Orient does not need a standalone skill. Its logic is already distributed across:

questio-session — Phase 1 (Orient) and Phase 2 (Plan) implement the orient loop
questio-next — the ranking and recommendation logic IS orient's output

The orient pattern (section 4) codifies what these skills already do and adds the milestone→flow resolution as a concrete mechanism.
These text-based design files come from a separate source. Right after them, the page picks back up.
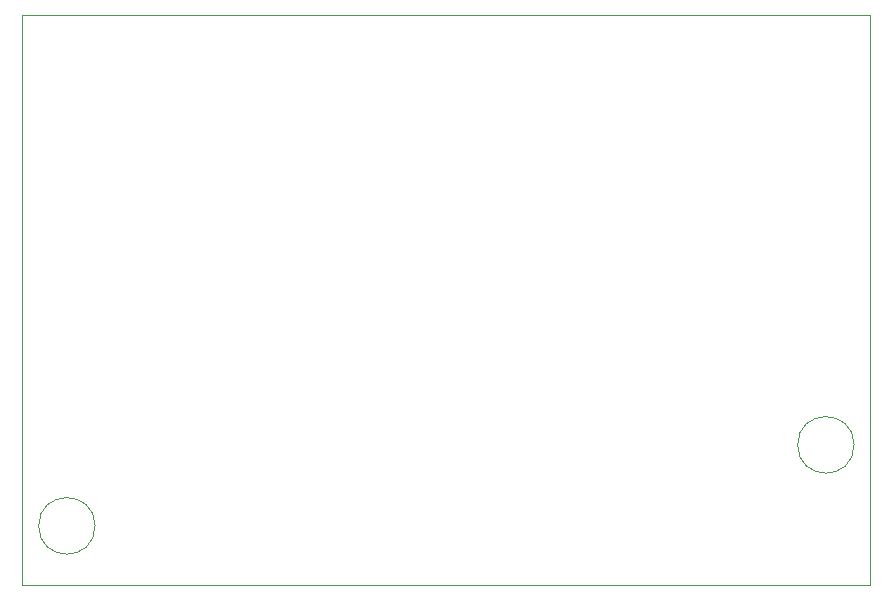
<source format=gko>
G04 #@! TF.FileFunction,Profile,NP*
%FSLAX46Y46*%
G04 Gerber Fmt 4.6, Leading zero omitted, Abs format (unit mm)*
G04 Created by KiCad (PCBNEW 4.0.2-stable) date 2016-04-27 10:36:02 AM*
%MOMM*%
G01*
G04 APERTURE LIST*
%ADD10C,0.100000*%
G04 APERTURE END LIST*
D10*
X111061500Y-58420000D02*
X111760000Y-58420000D01*
X111061500Y-106680000D02*
X111061500Y-58420000D01*
X111760000Y-106680000D02*
X111061500Y-106680000D01*
X117265206Y-101663500D02*
G75*
G03X117265206Y-101663500I-2393706J0D01*
G01*
X181527206Y-94805500D02*
G75*
G03X181527206Y-94805500I-2393706J0D01*
G01*
X182880000Y-106680000D02*
X111760000Y-106680000D01*
X182880000Y-58420000D02*
X182880000Y-106680000D01*
X111760000Y-58420000D02*
X182880000Y-58420000D01*
M02*

</source>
6.3 Updates to existing skills¶

Skill	Update needed
`questio-record`	Add support for mid-loop use: creating observation notes (not just result notes). Add guidance for referencing prior observations when creating the final result note.
`questio-ground`	Extend to feed investigation context, not just pre-work context. Add a "diagnostic grounding" mode: when entering investigate, ground on what the expected output should look like so the agent can compare against actual.
`questio-session`	Phase 4 (Execute) should reference the iterate loop pattern. The session skill should recognize when investigation is needed (unexpected results) and switch to investigate mode.
`questio-next`	Should return the `flow` field from milestones in its recommendations, enabling direct dispatch without NLU.

6.4 Skills NOT created (and why)¶

Rejected skill	Reason
`questio-dispatch`	Subsumed by iterate loop. Dispatch is execute-without-evaluate — the iterate loop adds the essential evaluate-and-feedback cycle.
`questio-validate`	Subsumed by agent-as-judge philosophy. Validation is not a separate action — it's the assess step within the iterate loop. The agent reads outputs and judges, rather than running a pre-scripted validation notebook.
`questio-orient` (standalone)	Already covered by questio-session Phase 1 and questio-next. No need for a third skill that duplicates this logic.